* Trecho do documento *
**********

Atualmente, em São Paulo, dois milhões de pessoas vivem em condições absolutamente precárias, como em favelas. No centro da cidade existem centenas de cortiços, como vemos particularmente nos bairros de Bela Vista e Brás. O Movimento Nacional de Luta pela Moradia estima que são 30 mil famílias morando em imóveis ocupados, somente na capital paulista. O Movimento de Moradia do Centro, que congrega as pessoas que lutam pela moradia digna no centro de São Paulo, reúne por volta de 3.000 pessoas cadastradas, número que aumenta continuamente.

Dos segregados, uma força humanizante

Frei Helton Barbosa Damiani       

Megalópole planetária, São Paulo tornou-se um centro de referência nacional. Pólo econômico, cultural, industrial e de serviços, esta cidade concentra uma importante parcela da população brasileira, 10% do total da população nacional. Apesar de seu desenvolvimento, concentra também grandes problemas, dentre os quais a má divisão de bens, gerando um grande contingente de excluídos. A falta de moradia é um dos frutos gerados pela concentração do capital.

A falta de moradia para tantos cidadãos paulistanos não é um problema de nossos dias, mas possui suas raízes num longo passado histórico. Raquel Rolnik[1] defende a tese de que o problema urbano vivido por este centro é fruto não da ausência de políticas públicas, mas de uma política que esteve voltada para os interesses da elite dominante. Tal política desenvolvia áreas que eram de seu interesse e excluía dos bens mínimos as classes menos favorecidas. Dessa forma, coexistem em nossos dias bairros luxuosos e miseráveis, cuja semelhança se dá nos nomes e no dado fundamental: em ambos moram seres humanos. Entretanto, na sociedade onde o “ter” vale mais que o “ser”, na deterioração dos valores fundamentais, dentre esses a vida, em muitos bairros é possível perguntar: esses habitantes não são seres humanos?

Um olhar sobre a história
Em 1920, São Paulo crescia a partir da industrialização. Morando próximo às fábricas cuja produção era escoada por meio do transporte ferroviário, os bairros populares se formavam nas baixadas e várzeas da cidade, por onde circulavam os trens. Dentre estes figuram os bairros Lapa, Bom Retiro, Brás, Pari, Belém, Mooca e Ipiranga[2]. Os bairros onde viviam os proprietários eram aqueles situados na parte alta da cidade, como Higienópolis e Avenida Paulista.[3]

Nascendo sob a égide de diferenças sócio-econômicas, não é de se admirar que o tratamento dado aos seus moradores era distinto. A preocupação com uma política de bem-estar estava reservada aos bairros mais nobres. Estes, por força da influência de seus proprietários, iam se consolidando como bairros de qualidade de vida superior. Tinham uma melhor infra-estrutura urbana, com saneamento básico, meios de transporte mais eficientes e, enfim, um planejamento de construção. Notemos que, em 1894, Joaquim Eugênio de Lima obtém a aprovação de uma lei exclusiva para a Paulista, “obrigando as futuras construções a obedecer a um afastamento de dez metros em relação à rua, bem como dois metros de cada lado, a serem ocupados por “jardins e arvoredos”[4]. Entretanto, os bairros populares continuavam deixados aos cuidados da própria população, que ia construindo suas casas conforme lhe era possível.

**********

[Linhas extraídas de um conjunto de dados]
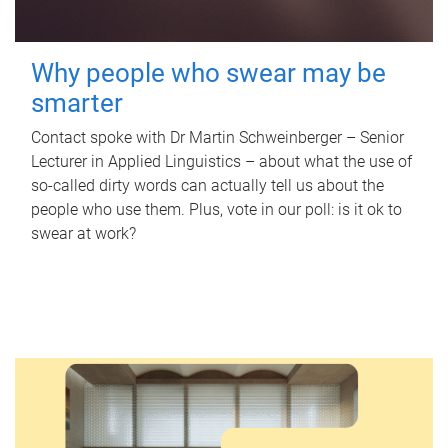
Why people who swear may be
smarter
Contact spoke with Dr Martin Schweinberger – Senior
Lecturer in Applied Linguistics – about what the use of
so-called dirty words can actually tell us about the
people who use them. Plus, vote in our poll: is it ok to
swear at work?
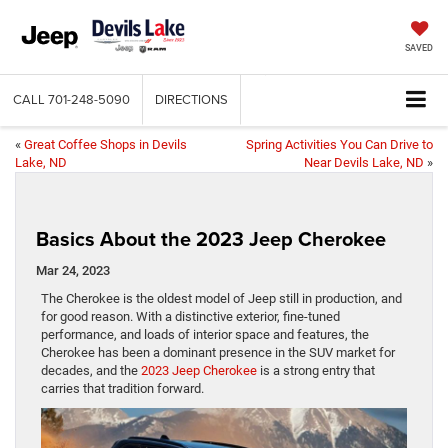
SAVED
CALL
701-248-5090
DIRECTIONS
«
Great Coffee Shops in Devils
Spring Activities You Can Drive to
Lake, ND
Near Devils Lake, ND
»
Basics About the 2023 Jeep Cherokee
Mar 24, 2023
The Cherokee is the oldest model of Jeep still in production, and
for good reason. With a distinctive exterior, fine-tuned
performance, and loads of interior space and features, the
Cherokee has been a dominant presence in the SUV market for
decades, and the
2023 Jeep Cherokee
is a strong entry that
carries that tradition forward.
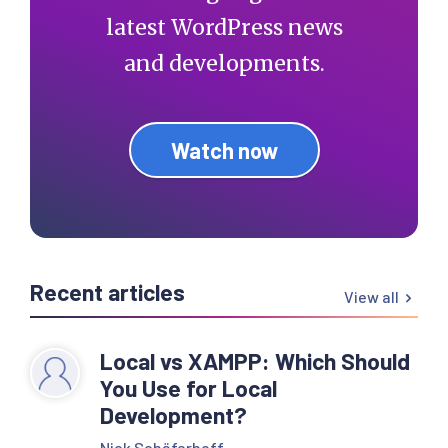
latest WordPress news
and developments.
Watch now
Recent articles
View all
Local vs XAMPP: Which Should
You Use for Local
Development?
Nick Schäferhoff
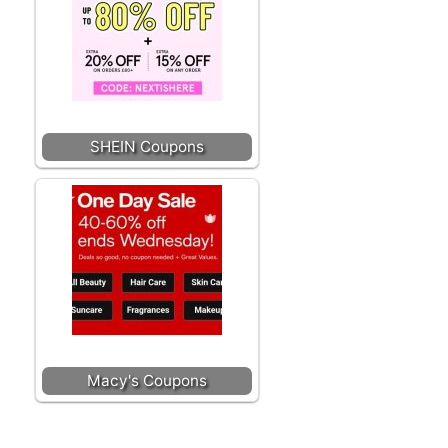
SHEIN Coupons
Macy's Coupons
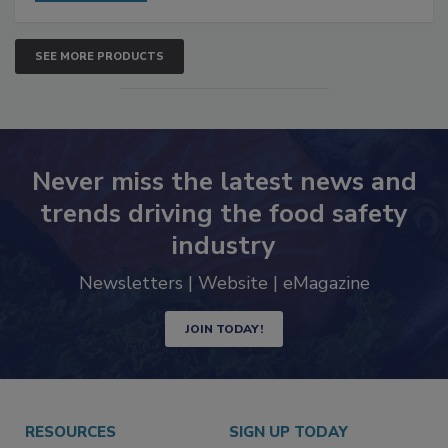
SEE MORE PRODUCTS
Never miss the latest news and
trends driving the food safety
industry
Newsletters | Website | eMagazine
JOIN TODAY!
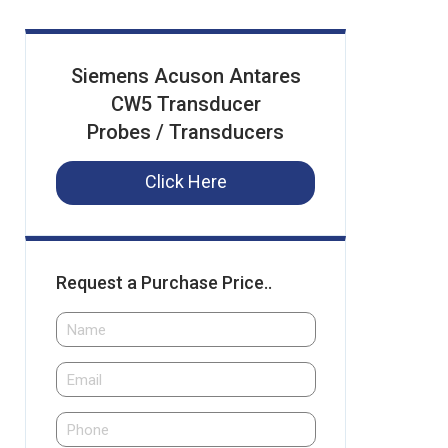
Siemens Acuson Antares
CW5 Transducer
Probes / Transducers
Click Here
Request a Purchase Price..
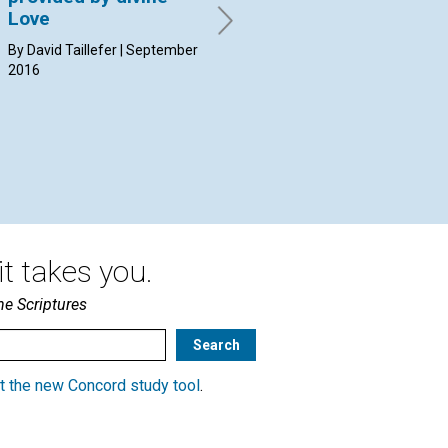
Love
By Flávio Colombini | May 2016
By 
20
By David Taillefer | September
2016
t takes you.
he Scriptures
t the new Concord study tool
.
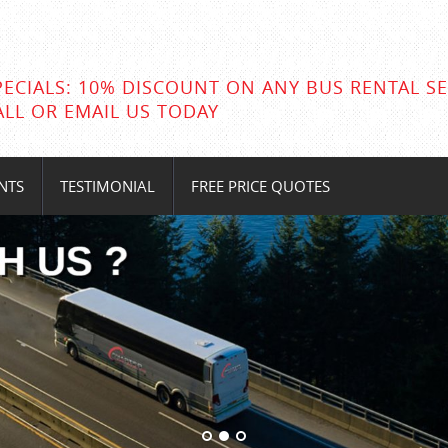
PECIALS: 10% DISCOUNT ON ANY BUS RENTAL SE
ALL OR EMAIL US TODAY
NTS
TESTIMONIAL
FREE PRICE QUOTES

**********

* Instruções *
a – Reproduza o trecho do texto sobre moradia em São Paulo que vai de "A falta de moradia para" a "são seres humanos?".
b – Responda com base no texto sobre moradia em São Paulo:
(i) Segundo a estimativa do Movimento Nacional de Luta pela Moradia, quantas famílias moram em imóveis ocupados somente na capital paulista?
(ii) Que parcela da população nacional se concentra em São Paulo?
(iii) Em que ano Joaquim Eugênio de Lima obteve a aprovação de uma lei exclusiva para a Paulista?
c – Continue o texto sobre a falta de moradia em São Paulo a partir do ponto em que ele termina.

* Respostas esperadas *
a –
A falta de moradia para tantos cidadãos paulistanos não é um problema de nossos dias, mas possui suas raízes num longo passado histórico. Raquel Rolnik[1] defende a tese de que o problema urbano vivido por este centro é fruto não da ausência de políticas públicas, mas de uma política que esteve voltada para os interesses da elite dominante. Tal política desenvolvia áreas que eram de seu interesse e excluía dos bens mínimos as classes menos favorecidas. Dessa forma, coexistem em nossos dias bairros luxuosos e miseráveis, cuja semelhança se dá nos nomes e no dado fundamental: em ambos moram seres humanos. Entretanto, na sociedade onde o “ter” vale mais que o “ser”, na deterioração dos valores fundamentais, dentre esses a vida, em muitos bairros é possível perguntar: esses habitantes não são seres humanos?

b –
(i) 30 mil famílias.
(ii) 10% do total da população nacional.
(iii) Em 1894.

c –
Há de se notar ainda que um grande projeto fora desenvolvido para a região central, formando a chamada “cidade triângulo”, composta por São Bento, rua Direita e 15 de Novembro, bem como, posteriormente, o entorno da Praça da República[5].

Enquanto isso, se nos bairros a população, por sua livre iniciativa, empreendia a construção de suas casas segundo as possibilidades econômicas de cada habitante, no centro formavam-se os cortiços e a partir deles podemos detectar o quanto é pérfido o sistema de exclusão da moradia. Com a promulgação de uma lei de caráter sanitário, em 1886, os cortiços ficaram proibidos no centro da cidade; sem embargo, enquanto forma de moradia, eles não foram questionados. Em conseqüência de leis e planejamentos, São Paulo viveu muito mais um processo de formação de uma periferia do que, verdadeiramente, uma melhoria na condição de vida humana. Os resultados dessa política do início do século 20 permanecem ainda hoje.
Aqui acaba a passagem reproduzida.